If it sounds familiar, it’s because this new version of The Running Man, which is cowritten and directed by Edgar Wright (Hot Fuzz, Scott Pilgrim vs. the World), draws as much from the original film and Stephen King’s source novel as it does from present-day reality. A modern-day America overseen by a game show president, where ICE squads team up with Dr. Phil McGraw to turn deportation raids into reality television, would seem ripe for a Running Man remake. But that’s the problem. Satire relies on caricature. And the new version is barely exaggerative. Does the very idea of a lethal game show seem that far off, in a world where the success of Netflix’s South Korean thriller series Squid Game (itself a variation on the The Running Man format) spawned an actual, licensed Squid Game-style competitive reality TV show?

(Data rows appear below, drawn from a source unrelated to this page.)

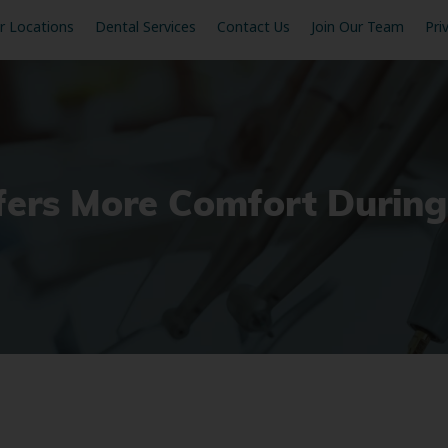
r Locations
Dental Services
Contact Us
Join Our Team
Pri
ffers More Comfort Durin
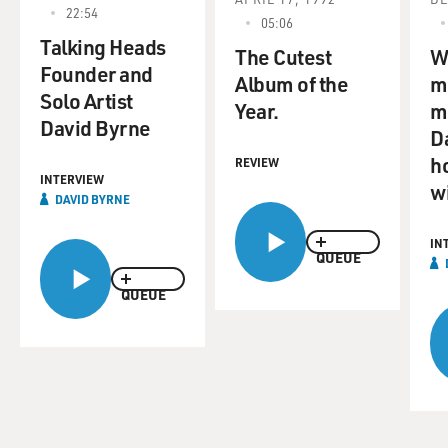
22:54
05:06
Talking Heads
The Cutest
W
Founder and
Album of the
m
Solo Artist
Year.
m
David Byrne
D
ho
REVIEW
INTERVIEW
wi
DAVID BYRNE
IN
QUEUE
QUEUE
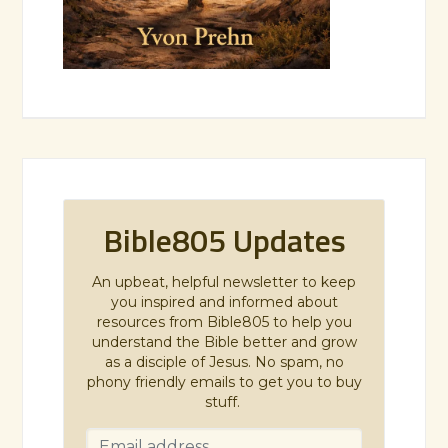
Bible805 Updates
An upbeat, helpful newsletter to keep
you inspired and informed about
resources from Bible805 to help you
understand the Bible better and grow
as a disciple of Jesus. No spam, no
phony friendly emails to get you to buy
stuff.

Or when a grinning zillennial YouTuber named “MrBeast” baits contestants with ten grand to sit in a bathtub full of snakes? A few weeks ago I watched live as rookie New York Giants’ running back Cam Skattebo’s ankle twisted 45-degrees, as if cranked by some invisible wrench, while a bar-full of rival fans cheered.
The Running Man’s modernized-dystopian vision of America, where the gap between haves and have-nots is a gaping chasm, and huddled masses line up for food and prescription drugs, is almost too recognizable. A recurring gag in the film is a Real Housewives-styled reality-TV show called Americanos, featuring a gaggle of bickering, well-dressed women. There is no commentary. No take. No discernible slant on reality-TV programming, or the exploitations of the Bravo-verse. Rather, the Americanos segments elicit little more than a laughter of recognition. Same goes for so much else in the film. Is Josh Brolin’s scheming TV network exec—he plays Killian in this version—really any more cartoonishly evil than Donald Trump? If anything, our own world is arguably stupider, coarser, and uglier than the one in the movie. Some of its other near-futuristic touches—high-speed intercity rail, punctual postal deliveries, fee-free direct deposits made straight to your wristwatch—actually seem enviable.
The Running Man’s attempt to comment on America Right Now seems woefully inadequate and incoherent. It’s hard to take seriously a commentary of commercial entertainment that is packed with product placement for Monster energy drinks and Liquid Death canned water. Or, for that matter, a critique of the media working hand-in-glove with the government that is produced by Paramount Pictures, a subsidiary of Skydance Media, a company whose CEO and his family are currently cobbling together an expansive pro-Trump media ecosystem.
The Running Man is a story about standing up to “The Man” in which The Man (Killian) sneers at entertainment packaged with a “hypocritical moral message.” The film’s own phony revolutionary politics are, of course, guilty of just that kind of hypocrisy. It offers a ham-handed critique of the violent media spectacle, while serving up just that sort of spectacle in spades. Maybe this is just what passes for satire in Trumpland, where things are so lampoonish and sinister that they can’t really be parodied, only reflected back to us, through the just-slightly-wonky funhouse mirror of Hollywood.
Well, Running Fans? Are we not entertained?